Inwieweit könnten diese Kurse die Arbeit der Trainer auf lokaler Ebene verbessern? Was das Coaching und die Trainer angeht, haben wir erkannt, dass wir uns weiterentwickeln müssen, denn wir waren nicht gut genug, um in Europa zu trainieren oder unsere eigenen Nationalmannschaften zu betreuen. Wenn man sich die Zahl der ausländischen Trainer bei der Afrikameisterschaft 2019 im Vergleich zu 2022 ansieht, stellt man fest, dass die Zahl der einheimischen Trainer gestiegen ist . Das bedeutet, dass wir Trainer ausgebildet haben, und zwar qualifizierte Trainer, gute Trainer.
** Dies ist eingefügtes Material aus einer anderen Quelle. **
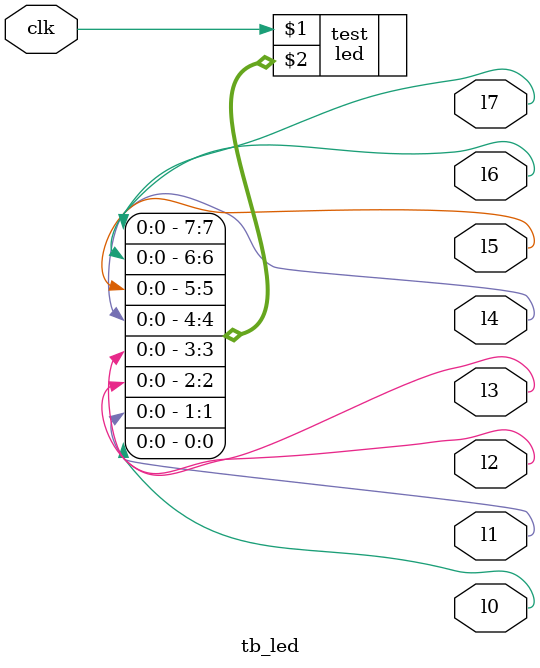
<source format=v>
module tb_led(clk, l0, l1, l2, l3, l4, l5, l6, l7);

input clk;
output l0, l1, l2, l3, l4, l5, l6, l7;
led test(clk, {l7, l6, l5, l4, l3, l2, l1, l0});

endmodule
</source>
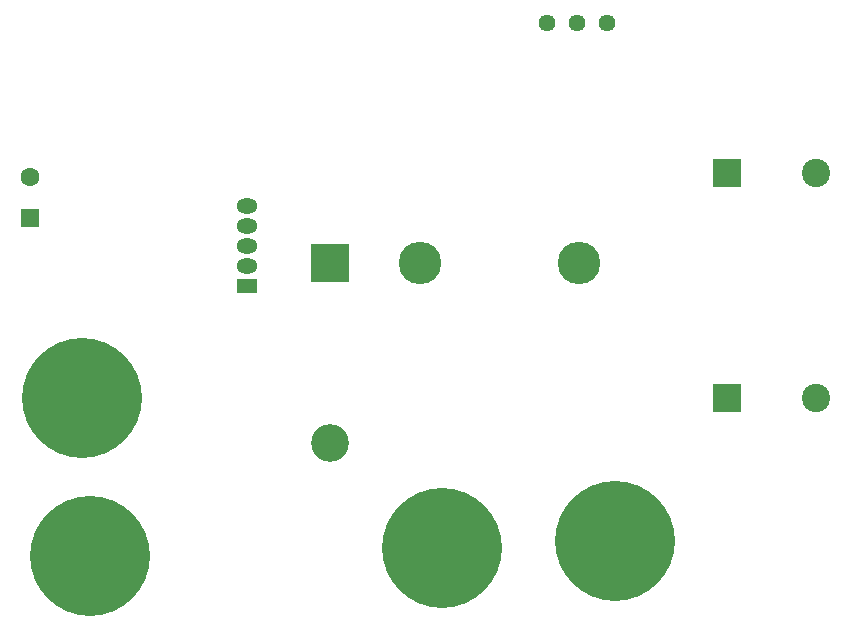
<source format=gbr>
%TF.GenerationSoftware,KiCad,Pcbnew,5.1.9*%
%TF.CreationDate,2021-02-16T23:41:28-03:00*%
%TF.ProjectId,positiva,706f7369-7469-4766-912e-6b696361645f,rev?*%
%TF.SameCoordinates,Original*%
%TF.FileFunction,Copper,L2,Bot*%
%TF.FilePolarity,Positive*%
%FSLAX46Y46*%
G04 Gerber Fmt 4.6, Leading zero omitted, Abs format (unit mm)*
G04 Created by KiCad (PCBNEW 5.1.9) date 2021-02-16 23:41:28*
%MOMM*%
%LPD*%
G01*
G04 APERTURE LIST*
%TA.AperFunction,ComponentPad*%
%ADD10C,1.440000*%
%TD*%
%TA.AperFunction,ComponentPad*%
%ADD11C,1.600000*%
%TD*%
%TA.AperFunction,ComponentPad*%
%ADD12R,1.600000X1.600000*%
%TD*%
%TA.AperFunction,ComponentPad*%
%ADD13O,1.800000X1.275000*%
%TD*%
%TA.AperFunction,ComponentPad*%
%ADD14R,1.800000X1.275000*%
%TD*%
%TA.AperFunction,ComponentPad*%
%ADD15C,3.600000*%
%TD*%
%TA.AperFunction,ComponentPad*%
%ADD16C,10.160000*%
%TD*%
%TA.AperFunction,ComponentPad*%
%ADD17O,3.200000X3.200000*%
%TD*%
%TA.AperFunction,ComponentPad*%
%ADD18R,3.200000X3.200000*%
%TD*%
%TA.AperFunction,ComponentPad*%
%ADD19C,2.400000*%
%TD*%
%TA.AperFunction,ComponentPad*%
%ADD20R,2.400000X2.400000*%
%TD*%
G04 APERTURE END LIST*
D10*
%TO.P,RV1,3*%
%TO.N,/VoutDC*%
X169545000Y-108585000D03*
%TO.P,RV1,2*%
%TO.N,/Vfb*%
X167005000Y-108585000D03*
%TO.P,RV1,1*%
%TO.N,GND*%
X164465000Y-108585000D03*
%TD*%
D11*
%TO.P,C1,2*%
%TO.N,GND*%
X120650000Y-121595000D03*
D12*
%TO.P,C1,1*%
%TO.N,/Vin*%
X120650000Y-125095000D03*
%TD*%
D13*
%TO.P,U1,5*%
%TO.N,GND*%
X139065000Y-124010000D03*
%TO.P,U1,4*%
%TO.N,/Vfb*%
X139065000Y-125710000D03*
%TO.P,U1,3*%
%TO.N,GND*%
X139065000Y-127410000D03*
%TO.P,U1,2*%
%TO.N,/VoutSW*%
X139065000Y-129110000D03*
D14*
%TO.P,U1,1*%
%TO.N,/Vin*%
X139065000Y-130810000D03*
%TD*%
D15*
%TO.P,L1,2*%
%TO.N,/VoutDC*%
X167170000Y-128905000D03*
%TO.P,L1,1*%
%TO.N,/VoutSW*%
X153670000Y-128905000D03*
%TD*%
D16*
%TO.P,J4,1*%
%TO.N,GND*%
X155575000Y-153035000D03*
%TD*%
%TO.P,J3,1*%
%TO.N,/VoutDC*%
X170180000Y-152400000D03*
%TD*%
%TO.P,J2,1*%
%TO.N,GND*%
X125730000Y-153670000D03*
%TD*%
%TO.P,J1,1*%
%TO.N,/Vin*%
X125095000Y-140335000D03*
%TD*%
D17*
%TO.P,D1,2*%
%TO.N,GND*%
X146050000Y-144145000D03*
D18*
%TO.P,D1,1*%
%TO.N,/VoutSW*%
X146050000Y-128905000D03*
%TD*%
D19*
%TO.P,C4,2*%
%TO.N,GND*%
X187205000Y-140335000D03*
D20*
%TO.P,C4,1*%
%TO.N,/VoutDC*%
X179705000Y-140335000D03*
%TD*%
D19*
%TO.P,C3,2*%
%TO.N,GND*%
X187205000Y-121285000D03*
D20*
%TO.P,C3,1*%
%TO.N,/VoutDC*%
X179705000Y-121285000D03*
%TD*%
M02*

</source>
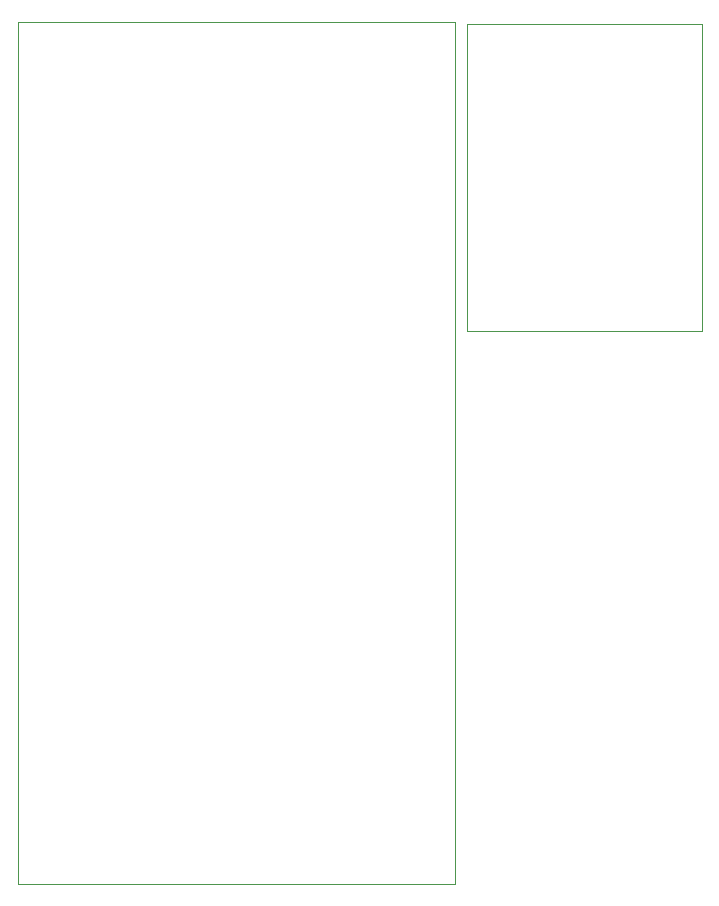
<source format=gbr>
%TF.GenerationSoftware,KiCad,Pcbnew,6.0.10-86aedd382b~118~ubuntu22.04.1*%
%TF.CreationDate,2023-02-06T10:04:40-03:00*%
%TF.ProjectId,MB_V2,4d425f56-322e-46b6-9963-61645f706362,1*%
%TF.SameCoordinates,Original*%
%TF.FileFunction,Profile,NP*%
%FSLAX46Y46*%
G04 Gerber Fmt 4.6, Leading zero omitted, Abs format (unit mm)*
G04 Created by KiCad (PCBNEW 6.0.10-86aedd382b~118~ubuntu22.04.1) date 2023-02-06 10:04:40*
%MOMM*%
%LPD*%
G01*
G04 APERTURE LIST*
%TA.AperFunction,Profile*%
%ADD10C,0.100000*%
%TD*%
G04 APERTURE END LIST*
D10*
X132000000Y-105200000D02*
X151900000Y-105200000D01*
X151900000Y-105200000D02*
X151900000Y-131200000D01*
X151900000Y-131200000D02*
X132000000Y-131200000D01*
X132000000Y-131200000D02*
X132000000Y-105200000D01*
X94000000Y-105000000D02*
X131000000Y-105000000D01*
X131000000Y-105000000D02*
X131000000Y-178000000D01*
X131000000Y-178000000D02*
X94000000Y-178000000D01*
X94000000Y-178000000D02*
X94000000Y-105000000D01*
M02*

</source>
Jetzt halte ich es für wichtig, dass wir unsere Techniken und Fähigkeiten weiter ausbauen und unsere technischen Abteilungen stärken.

Wenn es vor Ort kompetente Trainer gibt, sehe ich keinen Grund, warum man sich anderswo umsehen sollte; man sollte ihnen sein Vertrauen schenken.
Aliou Cissé
Nationaltrainer, Senegal

Senegal hat mit einem einheimischen Trainer große Erfolge erzielt. Könnte dies eine neue Generation von Trainern inspirieren? Ich weiß nicht, ob ich tatsächlich eine Inspiration bin. Wir dürfen nicht vergessen, dass es schon vor mir andere Verbände gab, die bereits auf ihre eigenen Trainer vertrauten. Ich will damit sagen, dass die Dinge wirklich in Bewegung geraten sind. Es liegt an uns, diese Entwicklung fortzusetzen. Wir wissen, dass es nicht leicht ist, der Nationaltrainer des eigenen Landes zu sein. Was auch immer die Leute sagen mögen, es ist viel schwieriger. Es gibt immer höhere Erwartungen, und es ist auch eine Herausforderung für uns, zu zeigen, dass wir in der Lage sind, das Heft in die Hand zu nehmen und zu zeigen, dass wir nicht nur planlos dem Ball hinterherjagen sollen. Wir Afrikaner haben das Potenzial, großartige Spieler zu sein, aber wir haben auch das Potenzial, zu denken, zu planen und Dinge in die Wege zu leiten, und in der heutigen Zeit sehen wir, dass andere Verbände ihr Vertrauen in einheimische Trainer setzen – mit Hilfe der FIFA, die dazu beiträgt, diesen Trainern zu helfen, sich zu verbessern. Wenn es vor Ort kompetente Trainer gibt, sehe ich keinen Grund, warum man sich anderswo umsehen sollte. Man sollte den einheimischen Trainern Vertrauen schenken. Das ist unser Kampf, denn um ein Nationalteam zu führen, muss man die Gegebenheiten des Landes kennen und in technischer und taktischer Hinsicht sehr kompetent sein. Und man muss auch die Vergangenheit des Landes kennen. Für mich ist es schwierig, über die Zukunft zu sprechen, wenn man die Vergangenheit nicht kennt.